O Programa do XVIII Governo Constitucional prevê, entre outros, dois objectivos que estão agora a ser materializados:

“Reorganização territorial das freguesias, com consenso alargado, designadamente associação de freguesias, sobretudo nas áreas urbanas e nas regiões de baixa densidade.
As novas escalas de intervenção local, a nível regional, intermunicipal e de freguesia, justificam a adopção de um novo regime legal de criação, fusão e extinção de autarquias locais”

Este é o contexto que justifica, agora, o início de um debate público que permita alcançar estes objectivos durante a presente legislatura e cumprir, portanto, o programa do governo.
Os conteúdos que caracterizam os territórios estão organizados e vão ser inseridos numa plataforma, na DGAL, sob a forma de imagem, de modo a que qualquer cidadão possa “ler e ver”, isoladamente e em conjunto, a realidade existente.
O ciclo de debates terá inicio na Primavera, percorrerá todo o país, e o Governo quer ter como parceiros a ANMP, a ANAFRE, Associações de Municípios, instituições de ensino Superior e estudiosos que têm conhecimento profundo e informação sobre a matéria.
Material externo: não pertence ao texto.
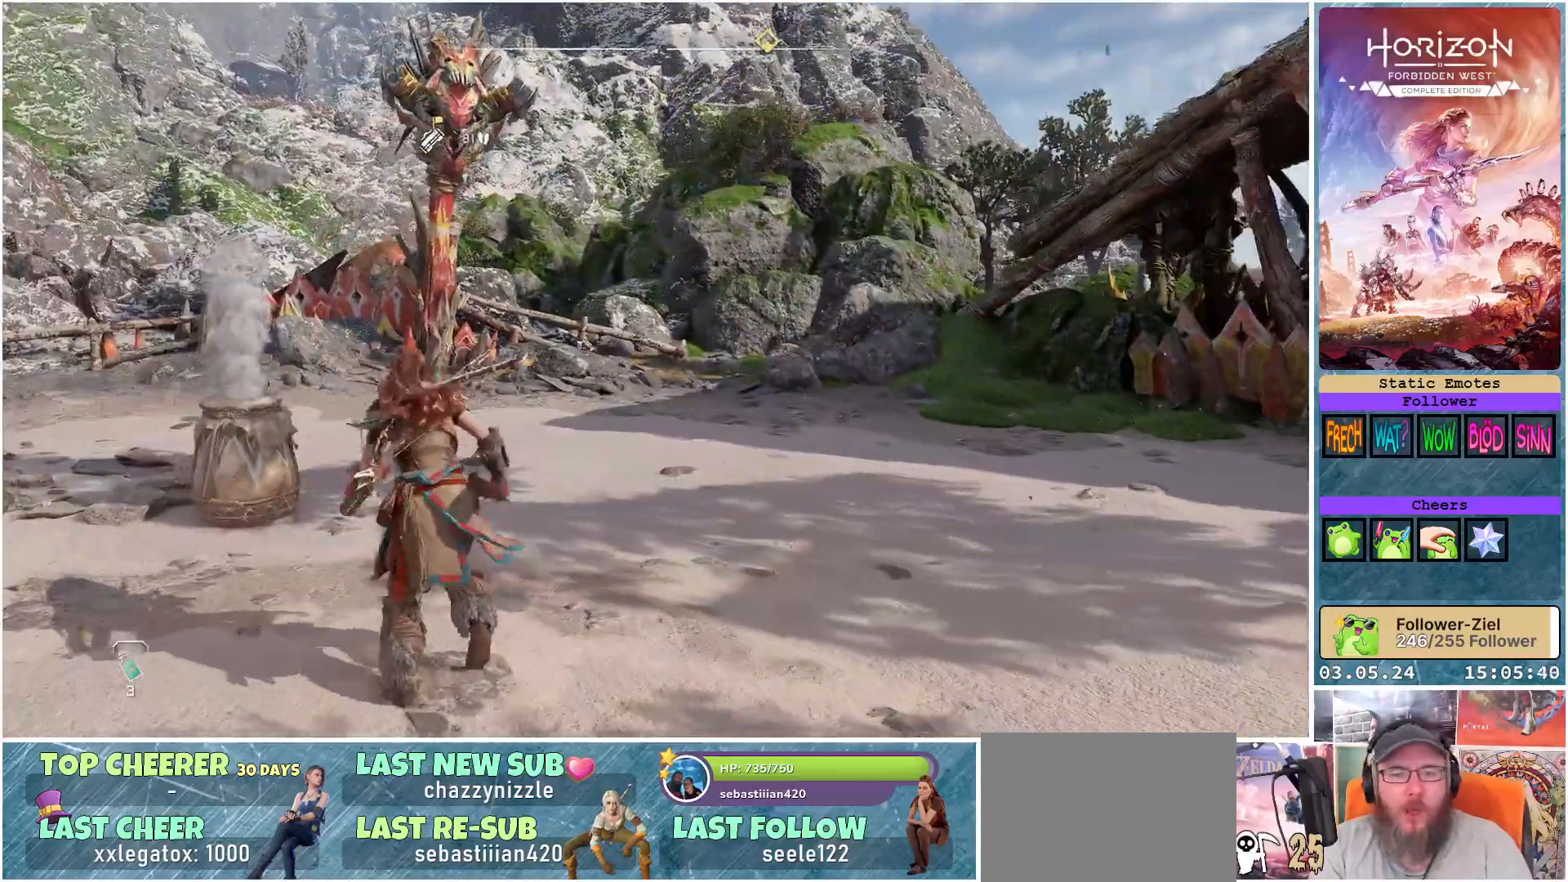
{"buttons": [], "left_stick": "up", "right_stick": "right", "events": [[333, "right_stick", "right"]]}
Não há conclusões antes do debate, como aconselha a transparência e rigor do projecto, de modo a que ninguém se sinta restringido na sua opinião.
Depois das reformas do RJUE (Regime Jurídico da Urbanização e Edificação), já concluída, da Lei da Tutela Administrativa (em apreciação final na Assembleia da República), do Sector Empresarial Local (em curso neste momento), a reforma no território tem o seu ponto de partida, matéria que não é reflectida há mais de um século e meio e que tem permitido a proliferação de novas autarquias, sempre como consequência de ritmos políticos locais e não como corolário de um pensamento político global que permita melhor serviço às pessoas.
Partimos de 308 municípios, 4260 freguesias, 57 445 eleitos, 132 000 funcionários, cerca de 2,8 mil milhões de euros de transferências directas e anuais, de uma plêiade de taxas e impostos locais e de partilha de impostos nacionais, fundos comunitários e relação intensa com o sistema bancário, de formas de associação intermunicipal, dezenas de associações para fins específicos, assembleias distritais “inexistentes” e um enquadramento em realidades administrativas sem grande sentido, como sejam os actuais distritos.
Partimos daqui. Veremos aonde conseguiremos chegar, TODOS.